(1) Under existing law, the Public Utilities Commission (CPUC) has regulatory authority over public utilities, including electrical corporations, as defined. Existing law requires every electrical corporation to file with the CPUC a standard tariff for electricity generated by an electric generation facility, as defined, that qualifies for the tariff, is owned and operated by a retail customer of the electrical corporation, and is located within the service territory of, and developed to sell electricity to, the electrical corporation. Existing law requires that, in order to qualify for the tariff, the electric generation facility: (1) have an effective capacity of not more than 3 megawatts, subject to the authority of the CPUC to reduce this megawatt limitation, (2) be interconnected and operate in parallel with the electric transmission and distribution grid, (3) be strategically located and interconnected to the electric transmission
system in a manner that optimizes the deliverability of electricity generated at the facility to load centers, and (4) meet the definition of an eligible renewable energy resource under the California Renewables Portfolio Standard Program (RPS program). Existing law requires that the tariff provide for payment for every kilowatthour of electricity purchased from an electric generation facility for a period of 10, 15, or 20 years, as authorized by the CPUC, and requires that the payment be the market price referent established by the CPUC pursuant to the RPS program and requires the price to include all current and anticipated environmental compliance costs. Existing decisions of the CPUC refer to a tariff adopted pursuant to these requirements as a feed-in tariff.

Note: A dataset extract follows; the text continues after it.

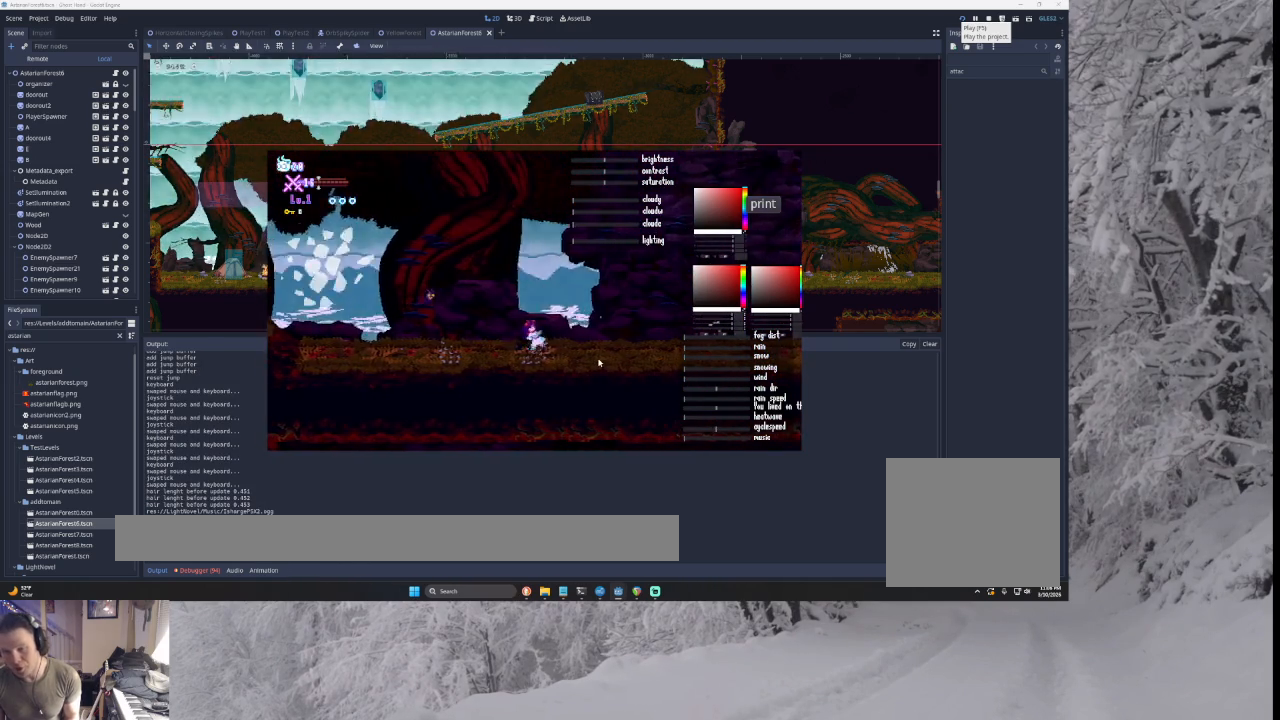
{"buttons": [], "left_stick": "right", "right_stick": "center", "events": [[267, "left_stick", "right"]]}
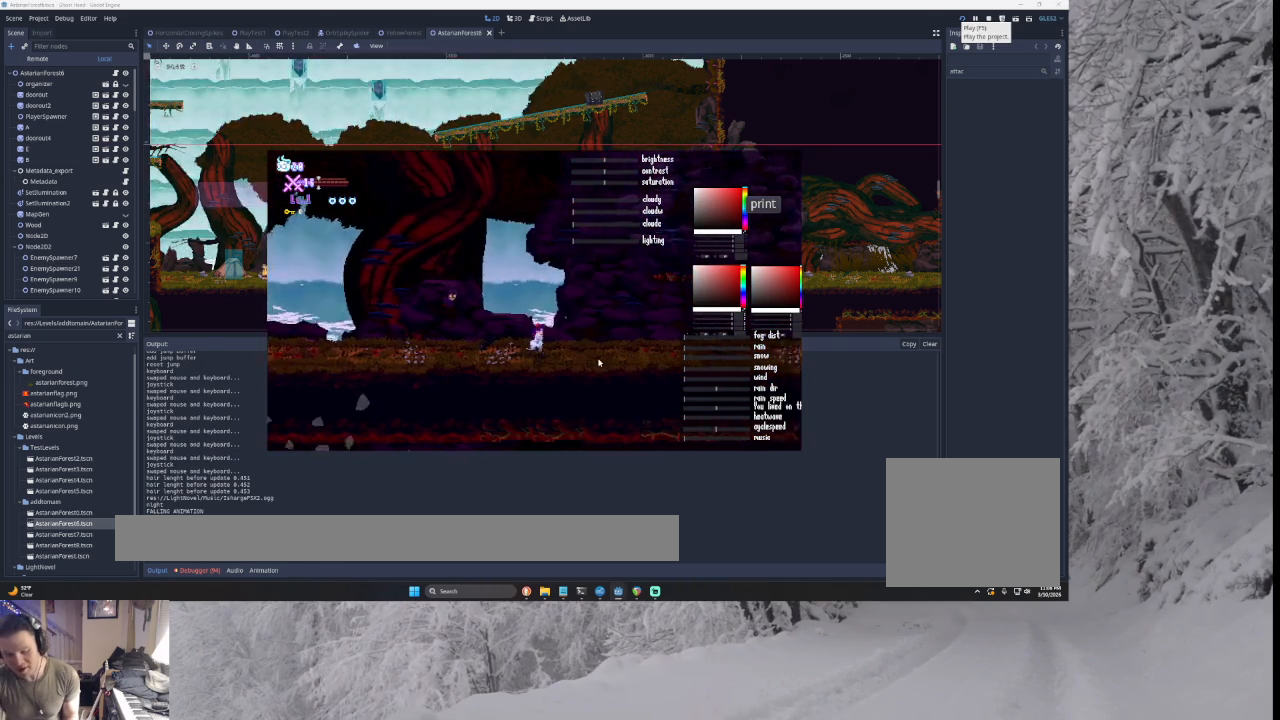
{"buttons": [], "left_stick": "center", "right_stick": "center", "events": [[200, "left_stick", "center"]]}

Existing law requires a local publicly owned electric utility that sells electricity at retail to 75,000 or more customers to adopt and implement a feed-in tariff for electricity purchased from an electric
generation facility meeting certain size, deliverability, and interconnection requirements and to consider certain factors.
This bill would require a state agency, as defined, generating electricity from an electric generation facility that operates under a feed-in tariff adopted pursuant to these requirements, and that is owned by, operated by, or on property under the control of, the state agency, to take the total annual amount of kilowatthours exported to the grid into consideration when determining whether the state agency has achieved the policy goals and objectives established by law or executive order for the state agency.
(2) Decisions of the CPUC adopted the California Solar Initiative. Existing law requires the CPUC to undertake certain steps in implementing the California Solar Initiative including the requirement that the CPUC authorize the award of monetary incentives for up to the first
megawatt of alternating current generated by solar energy systems, as defined, that meet the eligibility criteria established by the State Energy Resources Conservation and Development Commission (Energy Commission).
This bill, until January 1, 2013, would require the CPUC to authorize the award of monetary incentives for up to 5 megawatts of alternating current generated by an eligible state solar energy system, as defined. The bill would require the CPUC to limit any incentives provided for eligible state solar energy systems to an aggregate of 26 megawatts of alternating current.